# INFORMATION SUPPLIED:

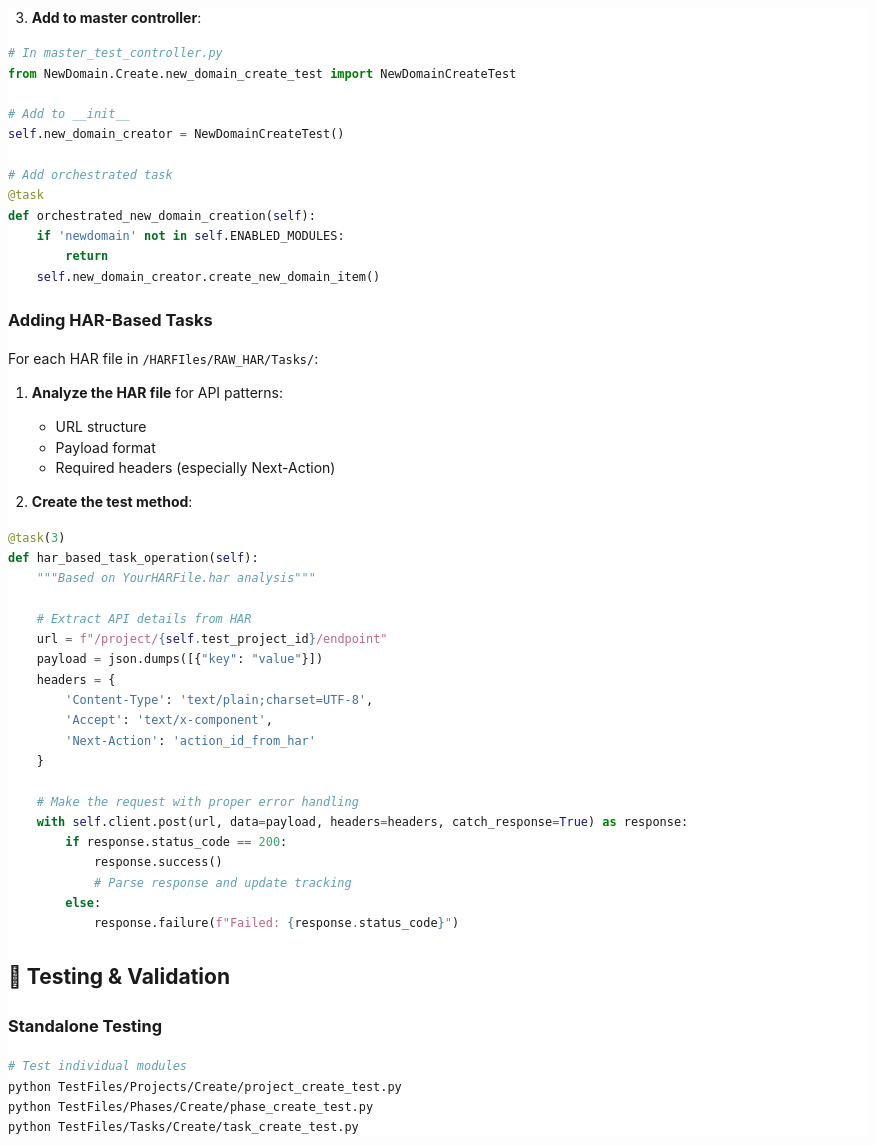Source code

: 3. **Add to master controller**:
```python
# In master_test_controller.py
from NewDomain.Create.new_domain_create_test import NewDomainCreateTest

# Add to __init__
self.new_domain_creator = NewDomainCreateTest()

# Add orchestrated task
@task
def orchestrated_new_domain_creation(self):
    if 'newdomain' not in self.ENABLED_MODULES:
        return
    self.new_domain_creator.create_new_domain_item()
```

### **Adding HAR-Based Tasks**

For each HAR file in `/HARFIles/RAW_HAR/Tasks/`:

1. **Analyze the HAR file** for API patterns:
   - URL structure  
   - Payload format
   - Required headers (especially Next-Action)

2. **Create the test method**:
```python
@task(3)
def har_based_task_operation(self):
    """Based on YourHARFile.har analysis"""
    
    # Extract API details from HAR
    url = f"/project/{self.test_project_id}/endpoint"
    payload = json.dumps([{"key": "value"}])
    headers = {
        'Content-Type': 'text/plain;charset=UTF-8',
        'Accept': 'text/x-component', 
        'Next-Action': 'action_id_from_har'
    }
    
    # Make the request with proper error handling
    with self.client.post(url, data=payload, headers=headers, catch_response=True) as response:
        if response.status_code == 200:
            response.success()
            # Parse response and update tracking
        else:
            response.failure(f"Failed: {response.status_code}")
```

## 🧪 **Testing & Validation**

### **Standalone Testing**
```bash
# Test individual modules
python TestFiles/Projects/Create/project_create_test.py
python TestFiles/Phases/Create/phase_create_test.py
python TestFiles/Tasks/Create/task_create_test.py
```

# EXERCISE GOAL:
Where does the word "Testing" appear in the records? Copy every line that holds it.

# SOLUTION BELOW:
## 🧪 **Testing & Validation**
### **Standalone Testing**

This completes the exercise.